After all the false accusations, screaming, raging, interrogating, hitting, shoving, lying, stealing, manipulating, insulting, threatening, humiliating, playing the victim, blaming me for everything, throwing me out at 3 A.M., throwing drinks in my face, smear campaigns, overreacting, word twisting, flip flopping, backstabbing, discarding, etc.

Let's hope not.

I like your cheeky post.  I reviewed your list. I think I missed out on the drink being thrown in my face.  The rest of them were spot on.  Thanks for helping me remember all of the, errr, "good times".

ABB


Title: Re: Devalue and tell us never to contact them again or else...
Post by: Pretty Woman on December 09, 2013, 03:48:50 PM
Mine has always said "do not contact me again, I do not want a relationship with you".

Last time it was, "I will never be intimate with you again. I do not want a relationship or a friendship ever. You are not a person I chose to spend my time with".

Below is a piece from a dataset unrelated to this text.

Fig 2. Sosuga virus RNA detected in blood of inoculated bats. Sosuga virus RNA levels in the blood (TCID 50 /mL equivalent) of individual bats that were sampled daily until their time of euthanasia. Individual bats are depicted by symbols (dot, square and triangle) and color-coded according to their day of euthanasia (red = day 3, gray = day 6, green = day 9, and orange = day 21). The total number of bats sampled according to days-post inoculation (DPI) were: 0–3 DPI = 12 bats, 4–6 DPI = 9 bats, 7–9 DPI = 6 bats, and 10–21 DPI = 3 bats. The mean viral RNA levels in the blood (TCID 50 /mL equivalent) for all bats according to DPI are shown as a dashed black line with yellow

I couldn't even respond to that. When I did I got the whole restraining order threat.

Then she left me for an ex. Still came back a month later.

This time it is much worse. She HAS my replacement here in state. Told me never to contact her again and blocked FB, email and phone.

I sort of find it funny because all contact is pretty much moot. What does she think I will do? Send carrier pigeon?


Title: Re: Devalue and tell us never to contact them again or else...
Post by: santa on December 09, 2013, 08:54:22 PM
You should probably listen to her and not send her anything.

I sent my ex an email after we broke up with some provocative language in it and she forwarded it to my mother. It was pretty embarrassing.


Title: Re: Devalue and tell us never to contact them again or else...
Post by: Pretty Woman on December 10, 2013, 12:16:26 AM
Santa, I work with her sister.  I think that's the only reason I haven't seen a restraining order... .thank God!